The reaction of phenoxide ion with the copper(II), nickel(II) and free-base 2-nitro-5,10,15,20-tetraphenylporphyrins, 1–3 respectively, has been investigated as a means of introducing inwards-directed functionality to the periphery of pre-existing porphyrin systems. It has been found that phenoxide ion shows highly selective solvent-dependent ambident nucleophilicity towards the nitroporphyrin system. Porphyrins 1–3 react with phenoxide ion in refluxing phenol to afford the corresponding 2-(o-hydroxyphenyl)- and 2-(p-hydroxyphenyl)-5,10,15,20-tetraphenylporphyrins in good yields; in each case the ortho isomer is the major product and none of the meta isomer is detected.
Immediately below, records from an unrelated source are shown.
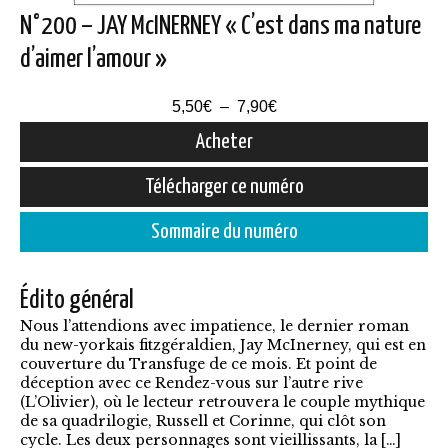
N°200 – JAY McINERNEY « C’est dans ma nature
d’aimer l’amour »
Plage
5,50
€
–
7,90
€
de
Acheter
prix :
Ce
Télécharger ce numéro
5,50€
produit
à
Sommaire du numéro
a
7,90€
plusieurs
Édito général
variations.
Nous l’attendions avec impatience, le dernier roman
Les
du new-yorkais fitzgéraldien, Jay McInerney, qui est en
options
couverture du Transfuge de ce mois. Et point de
déception avec ce Rendez-vous sur l’autre rive
peuvent
(L’Olivier), où le lecteur retrouvera le couple mythique
être
de sa quadrilogie, Russell et Corinne, qui clôt son
cycle. Les deux personnages sont vieillissants, la […]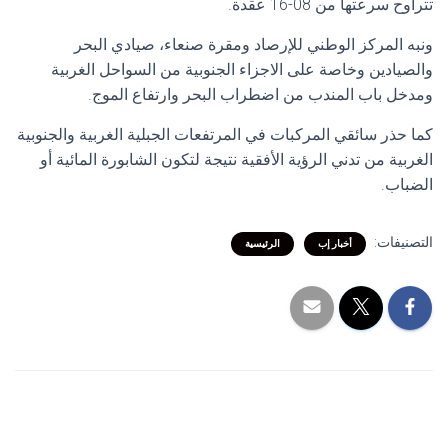
تتراوح سرعتها من 08-16 عقدة.
ونبه المركز الوطني للإرصاد ومقرة صنعاء، صيادي البحر
والصيادين وخاصة على الاجزاء الجنوبية من السواحل الغربية
ومدخل باب المندب من اضطراب البحر وارتفاع الموج.
كما حذر سائقي المركبات في المرتفعات الجبلية الغربية والجنوبية
الغربية من تدني الرؤية الأفقية نتيجة لتكون الشابورة المائية أو
الضباب.
التصنيفات:
أخبار إب
الرئيسية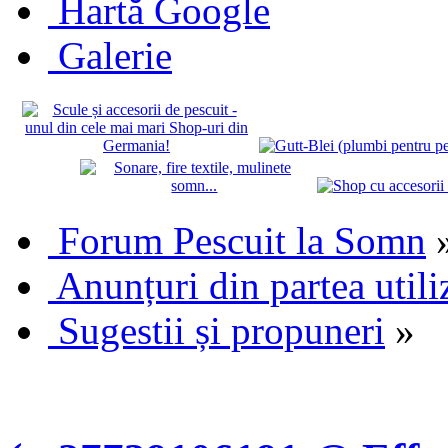
Hartă Google
Galerie
Forum Pescuit la Somn
Anunțuri din partea utili
Sugestii și propuneri
»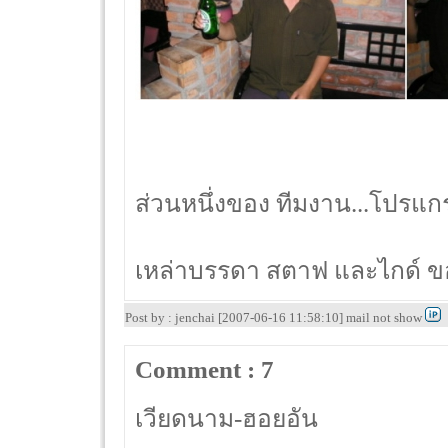
ส่วนหนึ่งของ ทีมงาน...โปรแกร
เหล่าบรรดา สตาฟ และไกด์ 
Post by : jenchai [2007-06-16 11:58:10] mail not show
Comment : 7
เวียดนาม-ฮอยอัน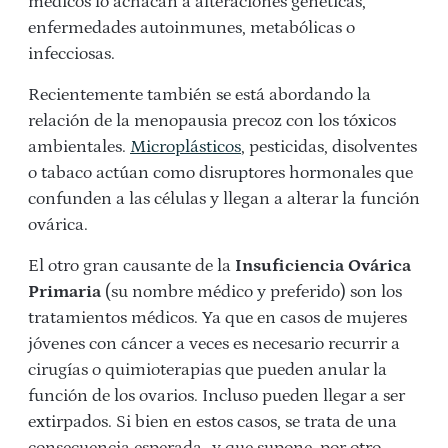
médicos lo achacan a alteraciones genéticas,
enfermedades autoinmunes, metabólicas o
infecciosas.
Recientemente también se está abordando la
relación de la menopausia precoz con los tóxicos
ambientales.
Microplásticos
, pesticidas, disolventes
o tabaco actúan como disruptores hormonales que
confunden a las células y llegan a alterar la función
ovárica.
El otro gran causante de la
Insuficiencia Ovárica
Primaria
(su nombre médico y preferido) son los
tratamientos médicos. Ya que en casos de mujeres
jóvenes con cáncer a veces es necesario recurrir a
cirugías o quimioterapias que pueden anular la
función de los ovarios. Incluso pueden llegar a ser
extirpados. Si bien en estos casos, se trata de una
consecuencia esperada -y que supone, por otro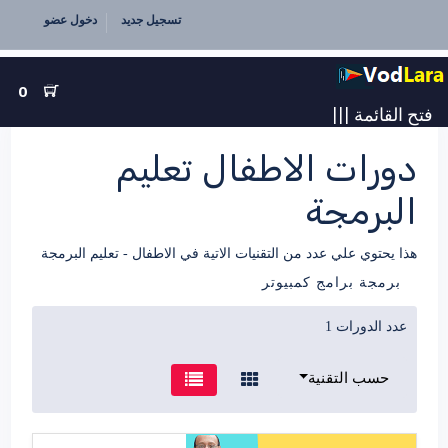
تسجيل جديد
دخول عضو
0
فتح القائمة
|||
دورات الاطفال تعليم
البرمجة
هذا يحتوي علي عدد من التقنيات الاتية في الاطفال - تعليم البرمجة
برمجة برامج كمبيوتر
عدد الدورات 1
حسب التقنية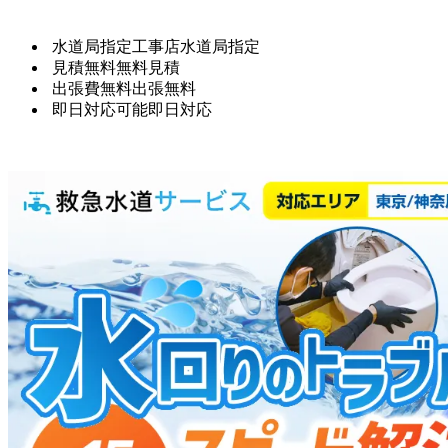
水道局指定工事店
水道局指定
見積無料
無料見積
出張費無料
出張無料
即日対応可能
即日対応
The scope of the reaction has been extended by the use of the substituted phenols which are blocked from reaction para to the hydroxy (p-cresol and 2,4-dimethylphenol) or blocked from reaction in the ortho-positions (2,6-dimethylphenol). In this way the copper(II) 2-(2-hydroxy-5-methylphenyl)porphyrin 14 (86%), 2-(2-hydroxy-5-methylphenyl)porphyrin 15 (65%), copper(II) 2-(2-hydroxy-3,5-dimethylphenyl)porphyrin 16 (77%), 2-(2-hydroxy-3,5-dimethylphenyl)porphyrin 17 (69%) and 2-(4-hydroxy-3,5-dimethylphenyl)porphyrin 19 (63%) have all been obtained in good yields by reaction of the appropriate 2-nitroporphyrin 1 or 3 with the requisite substituted phenolate in the corresponding phenol. Reaction of the metalloporphyrins 1 and 2 with phenoxide ion in refluxing HCONMe₂ in contrast gives the corresponding 2-phenoxy-metalloporphyrins 10 and 11 in good yield. The results of mechanistic studies using the deuteriated compound, nickel(II) 2-nitro-5,10,15,20-tetraphenyl[3-²H]porphyrin, 37, suggest that both sets of products (from phenoxide as a C-nucleophile and as an O-nucleophile) can arise from ipso-substitution of the nitro group.